Hacker News new | past | comments | ask | show | jobs | submit login
Creating Shazam in Java (2010) (royvanrijn.com)
213 points by headalgorithm on Aug 24, 2022 | hide | past | favorite | 36 comments



A more interesting story is behind the blog post linked in the article to someone else's implementation (which I also think contains a bit more detail than this one):

[0] https://www.royvanrijn.com/blog/2010/06/creating-shazam-in-j...

[1] https://www.royvanrijn.com/blog/2010/06/music-matching-part-...

Turns out he was contacted and threatened by some patent lawyers from Shazam for writing the above blog posts:

[2] https://www.royvanrijn.com/blog/2010/07/patent-infringement/

[3] https://www.royvanrijn.com/blog/2010/07/patent-publicity/

[4] https://www.royvanrijn.com/blog/2010/11/patent-infrigement-p...
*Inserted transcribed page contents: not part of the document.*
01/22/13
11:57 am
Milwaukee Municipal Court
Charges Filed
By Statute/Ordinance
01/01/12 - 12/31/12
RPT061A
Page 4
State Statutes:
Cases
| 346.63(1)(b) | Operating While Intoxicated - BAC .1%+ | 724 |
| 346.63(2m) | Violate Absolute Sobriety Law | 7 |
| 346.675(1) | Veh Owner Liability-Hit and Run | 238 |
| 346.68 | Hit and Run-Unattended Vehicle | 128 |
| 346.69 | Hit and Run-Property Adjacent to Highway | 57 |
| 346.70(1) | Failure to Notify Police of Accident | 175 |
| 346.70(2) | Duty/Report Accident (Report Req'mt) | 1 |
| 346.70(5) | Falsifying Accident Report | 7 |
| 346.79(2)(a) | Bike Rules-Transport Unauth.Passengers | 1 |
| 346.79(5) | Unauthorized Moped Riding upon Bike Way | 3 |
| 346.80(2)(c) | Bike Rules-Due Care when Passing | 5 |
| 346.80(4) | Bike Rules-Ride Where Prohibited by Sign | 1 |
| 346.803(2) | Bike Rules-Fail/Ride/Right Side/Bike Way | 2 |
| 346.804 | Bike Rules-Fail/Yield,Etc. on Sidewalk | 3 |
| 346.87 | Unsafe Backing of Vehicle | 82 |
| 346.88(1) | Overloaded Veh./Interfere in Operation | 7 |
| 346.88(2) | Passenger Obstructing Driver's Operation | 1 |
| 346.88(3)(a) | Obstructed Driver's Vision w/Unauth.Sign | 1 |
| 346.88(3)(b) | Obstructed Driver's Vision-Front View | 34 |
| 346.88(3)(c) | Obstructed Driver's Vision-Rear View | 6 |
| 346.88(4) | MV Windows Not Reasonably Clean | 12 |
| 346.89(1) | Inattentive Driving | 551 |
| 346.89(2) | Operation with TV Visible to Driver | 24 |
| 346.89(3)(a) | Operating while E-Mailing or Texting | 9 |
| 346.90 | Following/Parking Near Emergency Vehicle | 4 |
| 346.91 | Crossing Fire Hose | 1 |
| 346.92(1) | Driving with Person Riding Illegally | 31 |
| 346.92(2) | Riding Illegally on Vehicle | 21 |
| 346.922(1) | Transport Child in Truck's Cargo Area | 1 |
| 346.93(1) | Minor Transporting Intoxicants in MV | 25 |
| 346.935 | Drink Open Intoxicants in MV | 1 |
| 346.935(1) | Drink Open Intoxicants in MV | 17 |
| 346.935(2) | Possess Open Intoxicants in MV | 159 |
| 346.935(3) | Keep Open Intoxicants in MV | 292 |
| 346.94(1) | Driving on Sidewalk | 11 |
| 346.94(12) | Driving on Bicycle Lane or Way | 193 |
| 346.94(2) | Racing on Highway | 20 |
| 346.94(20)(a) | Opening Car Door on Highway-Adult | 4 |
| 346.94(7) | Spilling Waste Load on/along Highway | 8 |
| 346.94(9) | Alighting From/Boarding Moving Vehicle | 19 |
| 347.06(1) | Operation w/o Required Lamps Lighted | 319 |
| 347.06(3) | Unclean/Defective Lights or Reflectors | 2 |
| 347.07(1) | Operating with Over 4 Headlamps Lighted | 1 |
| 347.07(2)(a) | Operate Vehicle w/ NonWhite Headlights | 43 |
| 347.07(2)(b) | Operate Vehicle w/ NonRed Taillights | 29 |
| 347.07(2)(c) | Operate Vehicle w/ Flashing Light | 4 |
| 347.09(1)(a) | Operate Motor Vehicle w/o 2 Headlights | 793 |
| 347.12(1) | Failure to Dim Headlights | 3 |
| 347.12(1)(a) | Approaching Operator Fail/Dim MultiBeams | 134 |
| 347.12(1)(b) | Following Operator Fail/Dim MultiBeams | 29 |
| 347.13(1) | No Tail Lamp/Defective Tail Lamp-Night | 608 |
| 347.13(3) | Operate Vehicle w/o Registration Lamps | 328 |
And of course, the original HN post:

[5] https://news.ycombinator.com/item?id=1496683

It seems he eventually just told them to go pound sound (!!). Good for him!
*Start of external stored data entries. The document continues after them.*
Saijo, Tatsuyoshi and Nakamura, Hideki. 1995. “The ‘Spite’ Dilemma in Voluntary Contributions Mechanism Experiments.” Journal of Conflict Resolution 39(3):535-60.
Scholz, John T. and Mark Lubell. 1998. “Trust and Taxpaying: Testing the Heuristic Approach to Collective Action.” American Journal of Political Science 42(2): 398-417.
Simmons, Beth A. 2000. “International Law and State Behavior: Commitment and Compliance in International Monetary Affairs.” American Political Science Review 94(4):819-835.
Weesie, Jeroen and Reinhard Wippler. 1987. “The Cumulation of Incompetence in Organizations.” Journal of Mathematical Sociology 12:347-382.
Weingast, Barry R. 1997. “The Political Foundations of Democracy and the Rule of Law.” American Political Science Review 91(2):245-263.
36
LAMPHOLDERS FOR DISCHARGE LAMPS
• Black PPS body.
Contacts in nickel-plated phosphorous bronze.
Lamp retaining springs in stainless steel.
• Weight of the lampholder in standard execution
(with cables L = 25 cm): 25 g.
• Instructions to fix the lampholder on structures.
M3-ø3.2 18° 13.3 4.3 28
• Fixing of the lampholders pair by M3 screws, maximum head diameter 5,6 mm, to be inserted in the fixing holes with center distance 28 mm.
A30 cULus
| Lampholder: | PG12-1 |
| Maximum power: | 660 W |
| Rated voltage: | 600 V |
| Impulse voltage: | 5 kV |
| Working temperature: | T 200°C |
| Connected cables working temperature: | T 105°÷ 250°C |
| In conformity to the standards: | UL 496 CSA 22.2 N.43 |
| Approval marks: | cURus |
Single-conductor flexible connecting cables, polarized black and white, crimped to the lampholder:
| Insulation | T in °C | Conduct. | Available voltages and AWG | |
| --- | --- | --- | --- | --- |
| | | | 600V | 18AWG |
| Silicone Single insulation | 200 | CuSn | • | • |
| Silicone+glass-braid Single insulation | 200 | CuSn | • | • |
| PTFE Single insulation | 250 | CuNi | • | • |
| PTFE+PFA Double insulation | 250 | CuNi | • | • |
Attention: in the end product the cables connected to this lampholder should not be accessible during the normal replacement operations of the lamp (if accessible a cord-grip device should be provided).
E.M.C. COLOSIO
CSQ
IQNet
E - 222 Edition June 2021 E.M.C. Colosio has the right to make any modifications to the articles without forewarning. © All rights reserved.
Ok, we've changed to that (first) link from https://www.toptal.com/algorithms/shazam-it-music-processing.... Thanks!

Related:

Patent infringement claim re: “Creating Shazam in Java” blogpost (2010) - https://news.ycombinator.com/item?id=9594480 - May 2015 (18 comments)

Source code example of the Shazam algorithm - https://news.ycombinator.com/item?id=5724442 - May 2013 (16 comments)
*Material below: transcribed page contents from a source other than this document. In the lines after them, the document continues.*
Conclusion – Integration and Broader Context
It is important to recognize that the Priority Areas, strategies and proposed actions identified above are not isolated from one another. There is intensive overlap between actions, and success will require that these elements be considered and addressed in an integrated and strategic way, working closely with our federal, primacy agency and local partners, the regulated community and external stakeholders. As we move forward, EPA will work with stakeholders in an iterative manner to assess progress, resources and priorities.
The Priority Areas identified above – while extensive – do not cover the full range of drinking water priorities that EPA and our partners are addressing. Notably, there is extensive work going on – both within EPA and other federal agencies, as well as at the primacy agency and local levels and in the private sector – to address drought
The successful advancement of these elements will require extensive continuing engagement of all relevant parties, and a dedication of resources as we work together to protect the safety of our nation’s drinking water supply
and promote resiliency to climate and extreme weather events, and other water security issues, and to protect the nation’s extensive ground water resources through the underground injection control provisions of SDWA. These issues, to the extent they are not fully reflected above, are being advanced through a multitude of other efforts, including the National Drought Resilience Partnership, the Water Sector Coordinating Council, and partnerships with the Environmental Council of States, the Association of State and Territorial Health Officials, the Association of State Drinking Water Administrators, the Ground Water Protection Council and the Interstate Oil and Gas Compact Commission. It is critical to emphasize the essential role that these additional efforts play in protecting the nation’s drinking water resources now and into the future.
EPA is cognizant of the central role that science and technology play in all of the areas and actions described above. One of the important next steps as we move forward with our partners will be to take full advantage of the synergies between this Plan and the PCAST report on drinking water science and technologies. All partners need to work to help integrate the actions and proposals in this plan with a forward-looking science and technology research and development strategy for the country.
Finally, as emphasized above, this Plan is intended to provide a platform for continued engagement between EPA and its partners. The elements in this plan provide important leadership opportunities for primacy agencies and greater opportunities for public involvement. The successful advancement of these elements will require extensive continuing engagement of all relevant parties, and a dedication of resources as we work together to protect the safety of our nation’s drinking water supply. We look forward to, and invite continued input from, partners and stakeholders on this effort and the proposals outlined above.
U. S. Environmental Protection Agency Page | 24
Creating Shazam in Java - https://news.ycombinator.com/item?id=5723863 - May 2013 (42 comments)

Implementing Shazam with Java in a weekend - https://news.ycombinator.com/item?id=1702975 - Sept 2010 (22 comments)

Told to remove blog posts describing patented algorithm - https://news.ycombinator.com/item?id=1496683 - July 2010 (147 comments)



I wonder if they have such pattern in EU or Netherlands. US tends to patent stuff that wouldn't fly in Europe.


It's more complicated[1] that but essentially there are no software patents in EU or Europe. Sadly the EU Commission have been trying to get them into legislation for over a decade[2]. It's fits perfectly with their highly protectionist authoritarian centralised control and regulation agenda.

Having worked in companies it's immaterial anyway as big companies with a USA based vehicle will still be patent trolled if they do business there. Seen it happen

[1] https://en.m.wikipedia.org/wiki/Software_patents_under_the_E...

[2] http://www.europarl.europa.eu/sides/getDoc.do?pubRef=-//EP//...


This was all making sense until the hashing part. To me it seemed that a slight change in recorded volume would change the magnitude and as a result the hash. Perhaps noramization over the recorded sample would help, but didn't see that. Still, I'm surprised the hash is so simple and still works.


Around the time ML/AI was starting to take off again, (I want to say 2011/2012 ish) I was doing research into applying OCR methods to recognise engineering symbols on drawings (both hand-drawn as a graphical rep and CAD as a vector rep). OCR uses locally-sensitive-hashing techniques, where minute changes, like a couple of pixels difference here and there, in theory result in similar hashes. What you really need to do is look at your windowing and overlaps and tune those to get something that actually gives you localities that are useful.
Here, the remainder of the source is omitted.